I was going to post some pictures of the cheese press I’m making, but while assembling, things went pear-shaped and I’m reconstructing today.
So to make up for it, I thought I’d write about some mozzarella I made a couple of weeks ago. This is a really simple recipe that you can find all over the internet. I mainly followed this Instructable (http://www.instructables.com/id/Great-Mozzarella-Cheese/). You don’t need anything fancy for this recipe from an obscure cheese shop. Big stainless pot, sieve, spoon and microwave is all you need.
As for ingredients, don’t rush out and milk a cow for raw milk. Store bought whole milk (homo) works fine. Apparently 2% and skim milk work as well, but I wanted the full-fat taste for this one. Two more important ingredients for this recipe are rennet and citric acid. I managed to find some liquid calf rennet, but I ended up using Junket brand Rennet Tablets (http://www.junketdesserts.com/). Most grocery stores carry them in the baking aisle. I found them at Fortinos in the end. The citric acid comes in a powder form and I already had some from making mead (the summer solstice mead in our cold room will be a later post). Citric acid is sold at Bulk Barn and some grocery stores in the spice aisle.
The trick to making mozzarella is getting the temperatures spot on. Too hot or cold, and the rennet won’t set the milk and you’ll be dumping 4L of milk down the sink (been there, dumped it). Once you’ve got the curds to form and removed it from the whey, you end up with something that looks more like the mozzarella you see in the shops:
Through kneading and heating the curd in the microwave (temperature is extremely important), the cheese releases more and more whey while starting to stretch. Stretching the cheese is very important to get the mozzarella consistency, it’s also a lot of fun. This is the point where you’ll get really excited and realize you’ve actual made cheese! People around you may just roll their eyes, but hopefully operate the camera for you.
I added some salt and immersed the cheese into cool water. After a few minutes, it was chopped up and put on homemade pizza (I take zero credit for the pizza. My long suffering wife is the talented cook in this house).

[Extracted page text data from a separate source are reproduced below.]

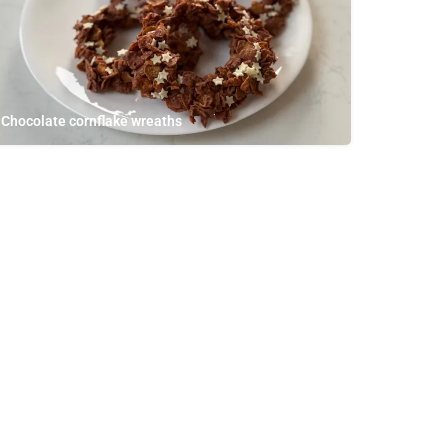
Chocolate cornflake wreaths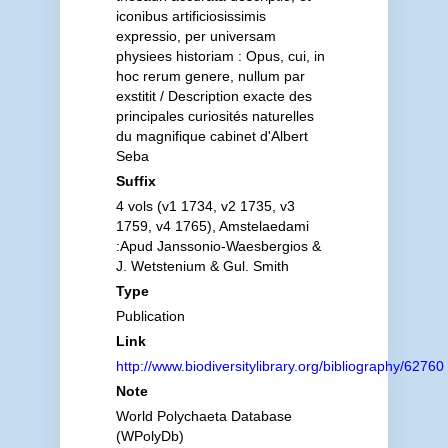
iconibus artificiosissimis
expressio, per universam
physiees historiam : Opus, cui, in
hoc rerum genere, nullum par
exstitit / Description exacte des
principales curiosités naturelles
du magnifique cabinet d'Albert
Seba
Suffix
4 vols (v1 1734, v2 1735, v3
1759, v4 1765), Amstelaedami
:Apud Janssonio-Waesbergios &
J. Wetstenium & Gul. Smith
Type
Publication
Link
http://www.biodiversitylibrary.org/bibliography/62760
Note
World Polychaeta Database
(WPolyDb)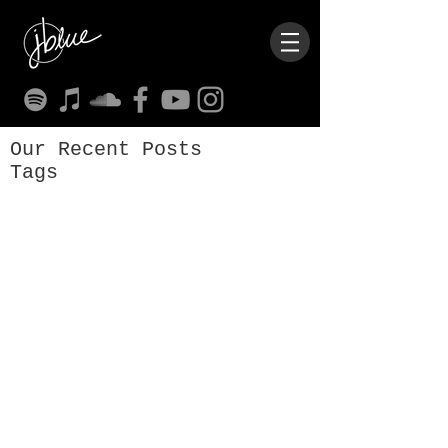
Our Recent Posts
Tags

The whey that is leftover, should be kept covered overnight in the pot. The next day you can make a simple ricotta cheese by boiling the whey, and straining off the liquid for 1/2 an hour through cheesecloth.
This recipe yields a pound of mozzarella and half a pound of ricotta from 4L of whole milk. The mozzarella is best used within a week and the ricotta within a few days (you can freeze the ricotta for another day).
I’ll have to get this press going so I can post about the cheddar I want to make. The wax is in the mail, the milk is in the fridge, but the press is in pieces.